We tried to make tye-dye t-shirts and forgot to add water to the shirts, so we wasted half the dye. We laughed and joked around, he led all of us well, and we were like the little ducklings that followed him everywhere. Against the other beaches, we all cheered for him as he ran the last leg of the race and won us second place, laughed when we surprised him, or commented on how small his waist was, and really did he keep his hip pack this short round?
But then, summer was over. People were leaving all the time, beaches were closing down, and more of them were joining us here at Foxbrook. They were like our extended family, people we saw and met sometimes but weren't with us 24/7. Awards were handed out, with laughs when one of our members won Best Baked Goods for all the cakes she gave us, and all of us cried out her name while the other beaches were confused. Later we found that that was Josh's last parting gift, electing us all for stuff he thought was a good inside joke, like Clayton's "secret ginger" award.
And then people left, one by one, they were going off to college early, had another job to do, just needed a break, and then that was it. It was sad, and even more when we found out that Josh, he wasn't coming back next year. "I've had a long run," he said when we asked, pleaded, begged if he would come back, just one more year with all of us, just one more year as coworkers, friends.

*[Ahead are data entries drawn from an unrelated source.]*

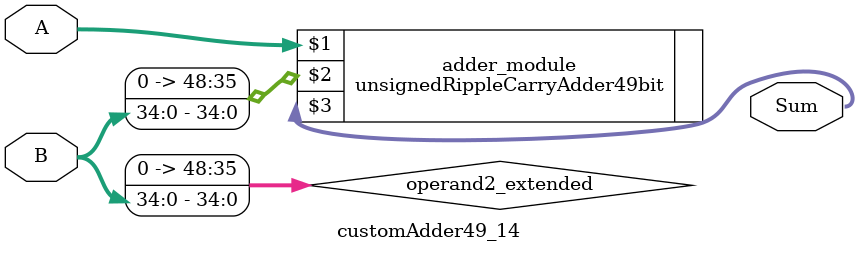
<source format=v>
module customAdder49_14(
                        input [48 : 0] A,
                        input [34 : 0] B,
                        
                        output [49 : 0] Sum
                );

        wire [48 : 0] operand2_extended;
        
        assign operand2_extended =  {14'b0, B};
        
        unsignedRippleCarryAdder49bit adder_module(
            A,
            operand2_extended,
            Sum
        );
        
        endmodule
        
</source>
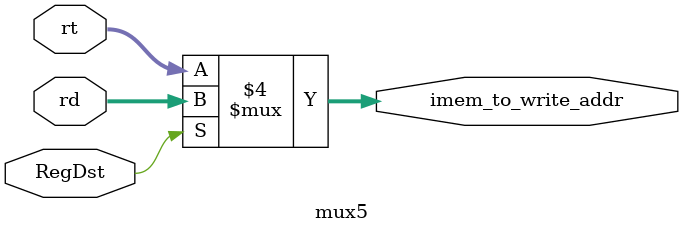
<source format=v>

module mux5(
    input wire [4:0] rt, rd,
    input wire RegDst,
    output reg [4:0] imem_to_write_addr
);
    always @* begin
        if (RegDst == 1'b1)
            imem_to_write_addr = rd;
        else
            imem_to_write_addr = rt;
    end
endmodule
//mux 5 bits
</source>
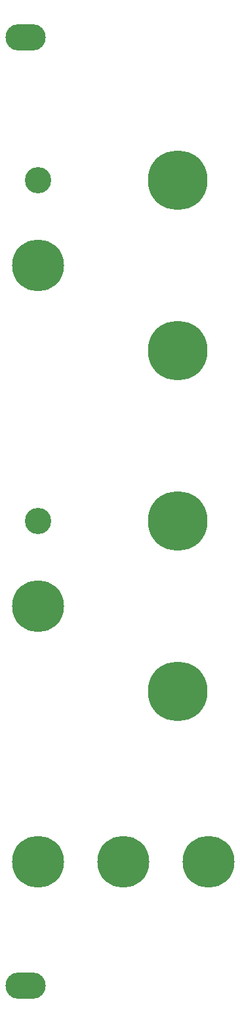
<source format=gbs>
G04 #@! TF.GenerationSoftware,KiCad,Pcbnew,(5.0.0-rc2)*
G04 #@! TF.CreationDate,2020-07-08T18:30:56+03:00*
G04 #@! TF.ProjectId,ENVPNL2,454E56504E4C322E6B696361645F7063,rev?*
G04 #@! TF.SameCoordinates,PX42a96e0PY92dda80*
G04 #@! TF.FileFunction,Soldermask,Bot*
G04 #@! TF.FilePolarity,Negative*
%FSLAX46Y46*%
G04 Gerber Fmt 4.6, Leading zero omitted, Abs format (unit mm)*
G04 Created by KiCad (PCBNEW (5.0.0-rc2)) date Wed Jul  8 18:30:56 2020*
%MOMM*%
%LPD*%
G01*
G04 APERTURE LIST*
%ADD10C,7.700000*%
%ADD11C,6.700000*%
%ADD12O,5.200000X3.400000*%
%ADD13C,3.400000*%
G04 APERTURE END LIST*
D10*
G04 #@! TO.C,Ref\002A\002A*
X27100000Y41000000D03*
G04 #@! TD*
G04 #@! TO.C,Ref\002A\002A*
X27100000Y63000000D03*
G04 #@! TD*
G04 #@! TO.C,Ref\002A\002A*
X27100000Y85000000D03*
G04 #@! TD*
G04 #@! TO.C,Ref\002A\002A*
X27100000Y107000000D03*
G04 #@! TD*
D11*
G04 #@! TO.C,Ref\002A\002A*
X9100000Y96000000D03*
G04 #@! TD*
D12*
G04 #@! TO.C,X*
X7500000Y125500000D03*
G04 #@! TD*
G04 #@! TO.C,X*
X7500000Y3000000D03*
G04 #@! TD*
D13*
G04 #@! TO.C,Ref\002A\002A*
X9100000Y107000000D03*
G04 #@! TD*
G04 #@! TO.C,Ref\002A\002A*
X9100000Y63000000D03*
G04 #@! TD*
D11*
G04 #@! TO.C,Ref\002A\002A*
X9100000Y52000000D03*
G04 #@! TD*
G04 #@! TO.C,Ref\002A\002A*
X31100000Y19000000D03*
G04 #@! TD*
G04 #@! TO.C,Ref\002A\002A*
X9100000Y19000000D03*
G04 #@! TD*
G04 #@! TO.C,Ref\002A\002A*
X20100000Y19000000D03*
G04 #@! TD*
M02*

</source>
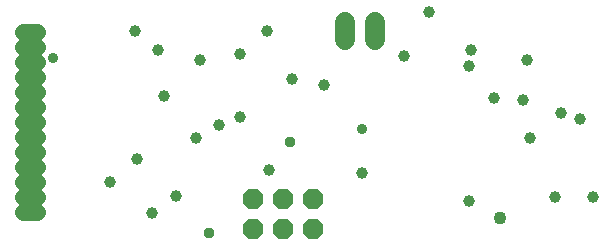
<source format=gbs>
G75*
%MOIN*%
%OFA0B0*%
%FSLAX25Y25*%
%IPPOS*%
%LPD*%
%AMOC8*
5,1,8,0,0,1.08239X$1,22.5*
%
%ADD10OC8,0.06800*%
%ADD11C,0.05556*%
%ADD12C,0.06800*%
%ADD13C,0.04343*%
%ADD14C,0.03600*%
%ADD15C,0.03900*%
%ADD16C,0.03700*%
D10*
X0100406Y0015167D03*
X0110406Y0015167D03*
X0120406Y0015167D03*
X0120406Y0025167D03*
X0110406Y0025167D03*
X0100406Y0025167D03*
D11*
X0028471Y0020957D02*
X0023715Y0020957D01*
X0023715Y0025957D02*
X0028471Y0025957D01*
X0028471Y0030957D02*
X0023715Y0030957D01*
X0023715Y0035957D02*
X0028471Y0035957D01*
X0028471Y0040957D02*
X0023715Y0040957D01*
X0023715Y0045957D02*
X0028471Y0045957D01*
X0028471Y0050957D02*
X0023715Y0050957D01*
X0023715Y0055957D02*
X0028471Y0055957D01*
X0028471Y0060957D02*
X0023715Y0060957D01*
X0023715Y0065957D02*
X0028471Y0065957D01*
X0028471Y0070957D02*
X0023715Y0070957D01*
X0023715Y0075957D02*
X0028471Y0075957D01*
X0028471Y0080957D02*
X0023715Y0080957D01*
D12*
X0130979Y0078177D02*
X0130979Y0084177D01*
X0140979Y0084177D02*
X0140979Y0078177D01*
D13*
X0182780Y0019022D03*
D14*
X0136580Y0048422D03*
X0033680Y0072222D03*
D15*
X0060980Y0081322D03*
X0068680Y0075022D03*
X0082680Y0071522D03*
X0095980Y0073622D03*
X0105080Y0081322D03*
X0113480Y0065222D03*
X0123980Y0063122D03*
X0150580Y0072922D03*
X0172280Y0069422D03*
X0172980Y0075022D03*
X0191880Y0071522D03*
X0190480Y0058222D03*
X0180680Y0058922D03*
X0203080Y0054022D03*
X0209380Y0051922D03*
X0192580Y0045622D03*
X0200980Y0026022D03*
X0213580Y0026022D03*
X0172280Y0024622D03*
X0136580Y0033722D03*
X0105680Y0034822D03*
X0081280Y0045622D03*
X0088980Y0049822D03*
X0095980Y0052622D03*
X0070780Y0059622D03*
X0061680Y0038622D03*
X0052580Y0030922D03*
X0066580Y0020422D03*
X0074880Y0026222D03*
X0158980Y0087622D03*
D16*
X0112878Y0044359D03*
X0085778Y0013859D03*
M02*

</source>
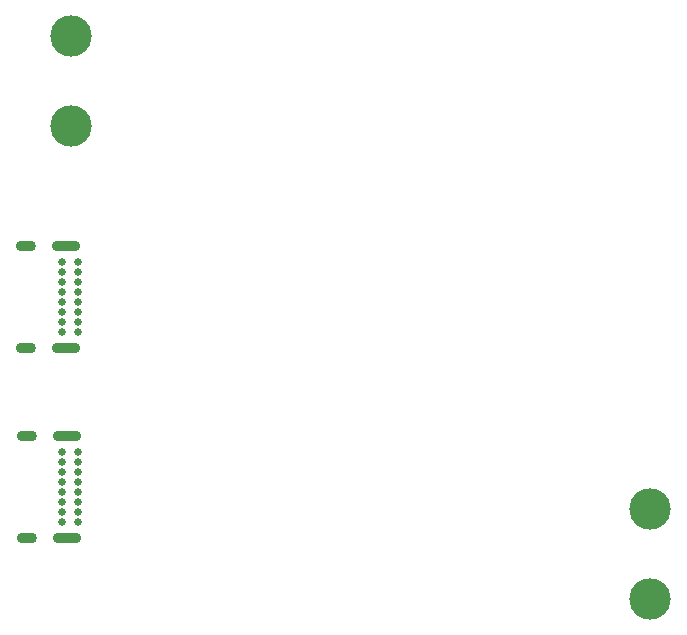
<source format=gbr>
%TF.GenerationSoftware,KiCad,Pcbnew,9.0.4*%
%TF.CreationDate,2025-09-04T23:05:58-07:00*%
%TF.ProjectId,PiTrac Pi Connector,50695472-6163-4205-9069-20436f6e6e65,rev?*%
%TF.SameCoordinates,Original*%
%TF.FileFunction,Paste,Bot*%
%TF.FilePolarity,Positive*%
%FSLAX46Y46*%
G04 Gerber Fmt 4.6, Leading zero omitted, Abs format (unit mm)*
G04 Created by KiCad (PCBNEW 9.0.4) date 2025-09-04 23:05:58*
%MOMM*%
%LPD*%
G01*
G04 APERTURE LIST*
%ADD10C,0.654000*%
%ADD11O,2.400000X0.900000*%
%ADD12O,1.700000X0.900000*%
%ADD13C,3.500000*%
G04 APERTURE END LIST*
D10*
%TO.C,J4*%
X100060000Y-82700000D03*
X100060000Y-83550000D03*
X100060000Y-84400000D03*
X100060000Y-85250000D03*
X100060000Y-86100000D03*
X100060000Y-86950000D03*
X100060000Y-87800000D03*
X100060000Y-88650000D03*
X98710000Y-88650000D03*
X98710000Y-87800000D03*
X98710000Y-86950000D03*
X98710000Y-86100000D03*
X98710000Y-85250000D03*
X98710000Y-84400000D03*
X98710000Y-83550000D03*
X98710000Y-82700000D03*
D11*
X99080000Y-81350000D03*
X99080000Y-90000000D03*
D12*
X95700000Y-81350000D03*
X95700000Y-90000000D03*
%TD*%
D13*
%TO.C,J1*%
X99460000Y-63560000D03*
X99460000Y-71180000D03*
%TD*%
D10*
%TO.C,J3*%
X100100000Y-98775000D03*
X100100000Y-99625000D03*
X100100000Y-100475000D03*
X100100000Y-101325000D03*
X100100000Y-102175000D03*
X100100000Y-103025000D03*
X100100000Y-103875000D03*
X100100000Y-104725000D03*
X98750000Y-104725000D03*
X98750000Y-103875000D03*
X98750000Y-103025000D03*
X98750000Y-102175000D03*
X98750000Y-101325000D03*
X98750000Y-100475000D03*
X98750000Y-99625000D03*
X98750000Y-98775000D03*
D11*
X99120000Y-97425000D03*
X99120000Y-106075000D03*
D12*
X95740000Y-97425000D03*
X95740000Y-106075000D03*
%TD*%
D13*
%TO.C,J2*%
X148500000Y-111260000D03*
X148500000Y-103640000D03*
%TD*%
M02*

</source>
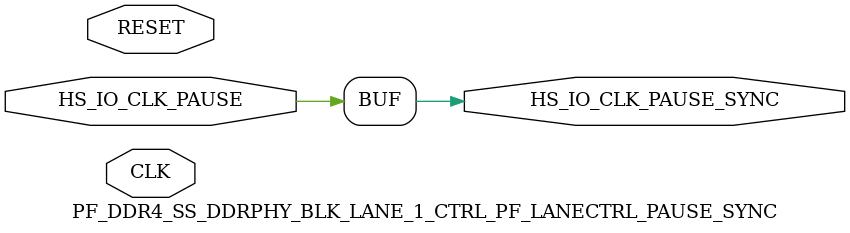
<source format=v>


module PF_DDR4_SS_DDRPHY_BLK_LANE_1_CTRL_PF_LANECTRL_PAUSE_SYNC( CLK, RESET, HS_IO_CLK_PAUSE, HS_IO_CLK_PAUSE_SYNC );
	
	input CLK, RESET, HS_IO_CLK_PAUSE;
	output HS_IO_CLK_PAUSE_SYNC;

	parameter ENABLE_PAUSE_EXTENSION = 2'b00;

	reg pause_reg_0, pause_reg_1, pause;
	wire pause_sync_0_i;

	generate 
		if( ENABLE_PAUSE_EXTENSION == 3'b000 ) begin : feed
			assign HS_IO_CLK_PAUSE_SYNC = HS_IO_CLK_PAUSE;
		end else if( ENABLE_PAUSE_EXTENSION == 3'b001 ) begin : pipe
			(* HS_IO_CLK_PAUSE_SYNC = 1, syn_keep = 1 *) SLE pause_sync_0(
				.CLK( CLK ),
				.D( HS_IO_CLK_PAUSE ),
				.Q( pause_sync_0_i ),
				.LAT( 1'b0 ),
				.EN( 1'b1 ),
				.ALn( ~RESET ),
				.ADn( 1'b1 ),
				.SLn( 1'b1 ),
				.SD( 1'b0 )
				);

			(* HS_IO_CLK_PAUSE_SYNC = 1, syn_keep = 1 *) SLE pause_sync (
				.CLK( CLK ),
				.D( pause_sync_0_i ),
				.Q( HS_IO_CLK_PAUSE_SYNC ),
				.LAT( 1'b0 ),
				.EN( 1'b1 ),
				.ALn( ~RESET ),
				.ADn( 1'b1 ),
				.SLn( 1'b1 ),
				.SD( 1'b0 )
				);
		end else if ( ENABLE_PAUSE_EXTENSION == 3'b010 ) begin : ext_pipe
			always @(posedge CLK or posedge RESET) begin : ext
				if( RESET == 1'b1 ) begin
					pause_reg_0 <= 1'b0;
					pause_reg_1 <= 1'b0;
					pause <= 1'b0;
				end else begin
					pause_reg_0 <= HS_IO_CLK_PAUSE;
					pause_reg_1 <= pause_reg_0;
					if( HS_IO_CLK_PAUSE == 1'b0 && pause_reg_0 ==1'b1 && pause_reg_1 == 1'b0 )
						pause <= 1'b1; // Extend by 1 cycle if the pulse is less than a cycle
					else
						pause <= HS_IO_CLK_PAUSE;
				end
			end

			(* HS_IO_CLK_PAUSE_SYNC = 1, syn_keep = 1 *) SLE pause_sync (
				.CLK( CLK ),
				.D( pause ),
				.Q( HS_IO_CLK_PAUSE_SYNC ),
				.LAT( 1'b0 ),
				.EN( 1'b1 ),
				.ALn( ~RESET ),
				.ADn( 1'b1 ),
				.SLn( 1'b1 ),
				.SD( 1'b0 )
				);
		end else if ( ENABLE_PAUSE_EXTENSION == 3'b011 ) begin : pipe_fall 
			(* HS_IO_CLK_PAUSE_SYNC = 1, syn_keep = 1 *) SLE pause_sync_0 (
				.CLK( CLK ),
				.D( HS_IO_CLK_PAUSE ),
				.Q( pause_sync_0_i ),
				.LAT( 1'b0 ),
				.EN( 1'b1 ),
				.ALn( ~RESET ),
				.ADn( 1'b1 ),
				.SLn( 1'b1 ),
				.SD( 1'b0 )
				);

			(* HS_IO_CLK_PAUSE_SYNC = 1, syn_keep = 1 *) SLE pause_sync (
				.CLK( ~CLK ),
				.D( pause_sync_0_i ),
				.Q( HS_IO_CLK_PAUSE_SYNC ),
				.LAT( 1'b0 ),
				.EN( 1'b1 ),
				.ALn( ~RESET ),
				.ADn( 1'b1 ),
				.SLn( 1'b1 ),
				.SD( 1'b0 )
				);
		end else if ( ENABLE_PAUSE_EXTENSION == 3'b100 ) begin : ext_pipe_fall 
			always @(posedge CLK or posedge RESET) begin : ext
				if( RESET == 1'b1 ) begin
					pause_reg_0 <= 1'b0;
					pause_reg_1 <= 1'b0;
					pause <= 1'b0;
				end else begin
					pause_reg_0 <= HS_IO_CLK_PAUSE;
					pause_reg_1 <= pause_reg_0;
					if( HS_IO_CLK_PAUSE == 1'b0 && pause_reg_0 ==1'b1 && pause_reg_1 == 1'b0 )
						pause <= 1'b1; // Extend by 1 cycle if the pulse is less than a cycle
					else
						pause <= HS_IO_CLK_PAUSE;
				end
			end

			(* HS_IO_CLK_PAUSE_SYNC = 1, syn_keep = 1 *) SLE pause_sync (
				.CLK( ~CLK ),
				.D( pause ),
				.Q( HS_IO_CLK_PAUSE_SYNC ),
				.LAT( 1'b0 ),
				.EN( 1'b1 ),
				.ALn( ~RESET ),
				.ADn( 1'b1 ),
				.SLn( 1'b1 ),
				.SD( 1'b0 )
				);
		end
	endgenerate

endmodule
</source>
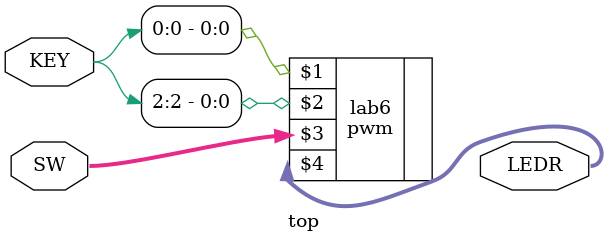
<source format=v>
module top (SW, KEY, LEDR);

    input wire [9:0] SW;        // DE-series switches
    input wire [3:0] KEY;       // DE-series pushbuttons

    output wire [9:0] LEDR;     // DE-series LEDs   

    pwm lab6 (KEY[0], KEY[2], SW, LEDR);
 
endmodule


</source>
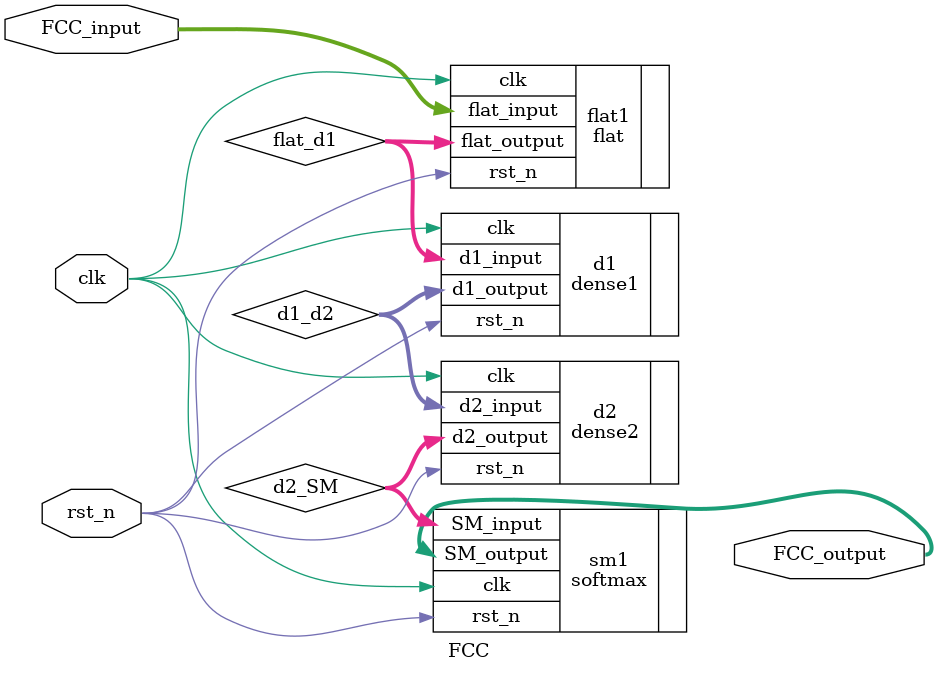
<source format=v>
`include "flat.v"
`include "dense1.v"
`include "dense2.v"
`include "softmax.v"

module	FCC(
	input clk,
	input rst_n,
	input [4*8*8*16-1:0] FCC_input,
	output [1:0] FCC_output
);

wire [256*16-1:0] flat_d1;
wire [4*16-1:0] d1_d2;
wire [2*16-1:0] d2_SM;

flat flat1(
	.clk(clk),
	.rst_n(rst_n),
	.flat_input(FCC_input),
	.flat_output(flat_d1)
);

dense1 d1(
	.clk(clk),
	.rst_n(rst_n),
	.d1_input(flat_d1),
	.d1_output(d1_d2)
);

dense2 d2(
	.clk(clk),
	.rst_n(rst_n),
	.d2_input(d1_d2),
	.d2_output(d2_SM)
);

softmax sm1(
	.clk(clk),
	.rst_n(rst_n),
	.SM_input(d2_SM),
	.SM_output(FCC_output)
);


endmodule
</source>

We knew that if he didn't come back, it was unlikely that we'd ever see him again. "Nah," he said, "I've got places to go, people to see, things to do, I've got to get on with my life. This was nice while it lasted." We hung our heads, cried a bit, away from prying eyes, but somehow he always caught us. The last day I went around to everyone, hugs were given, tears were shed, "See ya Josh," I said, with a little mischievous smile that made him somehow laugh and shake his head, "See ya," he said, as he reached out and gave me a hug. I had his address in my pocket, in order to send him the pictures from this summer, "I'm gonna miss your cakes," he said to me.
"Yeah?" I ask, a hand on my hip, "You sure bout that?"
He laughed, something that I'm pretty sure all of us were burning into our brains, that sound.
"I'll make sure to try and send you one on your birthday," I say and we both know that I'm not gonna do that, but it's the thought that counts. "Come and visit us, one day," I say to him, "And maybe, just maybe, it'll be a day with cake."
He smiles again, because he's already promised us he'll visit us sometime, and we're all hoping that we'll be on when he does.
"See ya Josh," I say again, grabbing my stuff.
"See ya (name)," he says and I'm walking out the door, a smile on my face.
Even though I'll never see him again, I couldn't have asked for a better friend.